On June 28, 1971 Ellsberg turned himself in to face the charges against him. Ellsberg and Russo were charged with theft of government property, conspiracy, and violation of the Espionage Act. During the trial, it became known that White House operatives had burglarized Ellsberg’s psychiatrist, the judge in the case announced that he had been offered a job as head of the FBI by a White House official (which the judge considered a bribe), and it was revealed that the FBI had wiretapped Ellsberg and then claimed that it had lost the records documenting the wiretap.

All of this lead Judge Byrne to declare a mistrial on May 11, 1973. He told the court, “The totality of the circumstances of this case which I have only briefly sketched offend a sense of justice.”

  * David Rudenstine, The Day the Presses Stopped (Berkeley: University of California Press, 1996), page 40.

Postscript: The Listening Post did a special discussing Obama’s War on Whistleblowers titled, “Blowing the Whistle on the Obama Administration.” The show criticized the US news media for largely ignoring the story. It contains an extended interview with Jesselyn Radack who works for the Government Accountability Project defending whistleblowers.
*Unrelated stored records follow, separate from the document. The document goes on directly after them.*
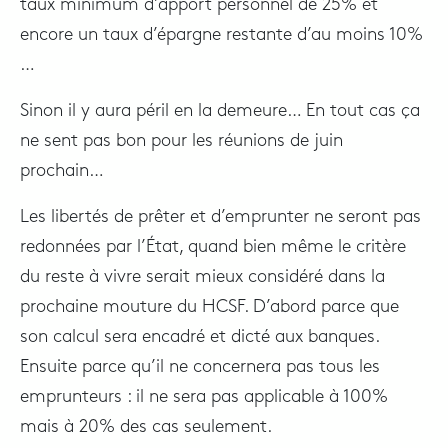
taux minimum d’apport personnel de 25% et
encore un taux d’épargne restante d’au moins 10%
…
Sinon il y aura péril en la demeure… En tout cas ça
ne sent pas bon pour les réunions de juin
prochain…
Les libertés de prêter et d’emprunter ne seront pas
redonnées par l’État, quand bien même le critère
du reste à vivre serait mieux considéré dans la
prochaine mouture du HCSF. D’abord parce que
son calcul sera encadré et dicté aux banques.
Ensuite parce qu’il ne concernera pas tous les
emprunteurs : il ne sera pas applicable à 100%
mais à 20% des cas seulement.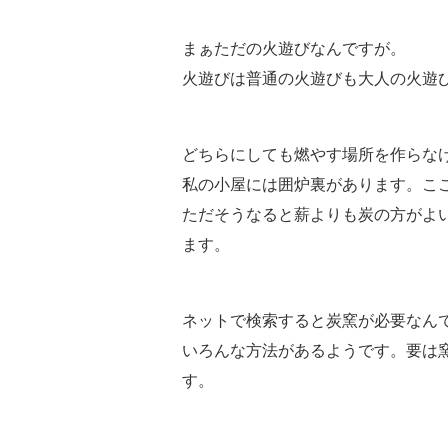
まぁただの火遊びなんですが。
火遊びは普通の火遊びも大人の火遊
どちらにしても燃やす場所を作らな
私の小屋には囲炉裏があります。こ
ただそうなると薪よりも炭の方がよ
ます。
ネットで検索すると炭窯が必要なん
いろんな方法があるようです。要は
す。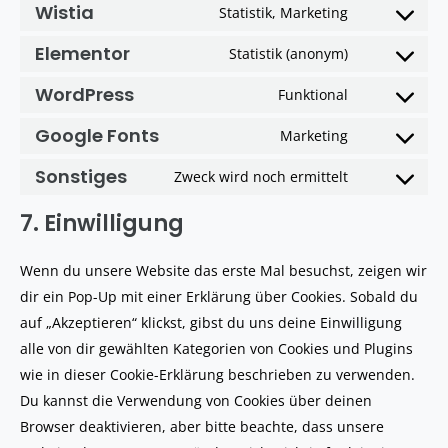
Wistia
Statistik, Marketing
Elementor
Statistik (anonym)
WordPress
Funktional
Google Fonts
Marketing
Sonstiges
Zweck wird noch ermittelt
7. Einwilligung
Wenn du unsere Website das erste Mal besuchst, zeigen wir
dir ein Pop-Up mit einer Erklärung über Cookies. Sobald du
auf „Akzeptieren“ klickst, gibst du uns deine Einwilligung
alle von dir gewählten Kategorien von Cookies und Plugins
wie in dieser Cookie-Erklärung beschrieben zu verwenden.
Du kannst die Verwendung von Cookies über deinen
Browser deaktivieren, aber bitte beachte, dass unsere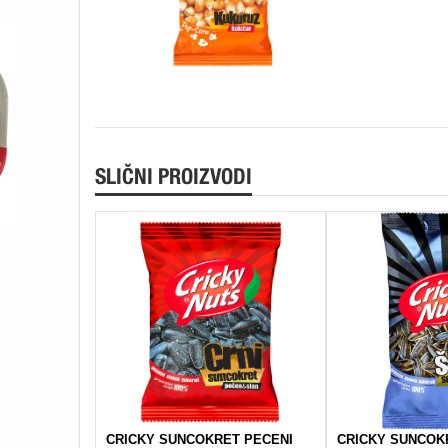
SLIČNI PROIZVODI
CRICKY SUNCOKRET PECENI
CRICKY SUNCOK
Russia Today has done a good job covering the topic as well. CBS News did a great segment on Drake’s case in 2011. You can read the text of the Espionage Act yourself here.

UPDATE (11/18/12): John Kiriakou reached a plea agreement on October 23 with the Obama Justice Department. Kiriakou pled guilty to disclosing the identity of a covert officer and was sentenced to 30 months in prison, 3 years of supervised release, and a fine of 100 dollars. Charges 2 through 5 against Kiriakou were dropped.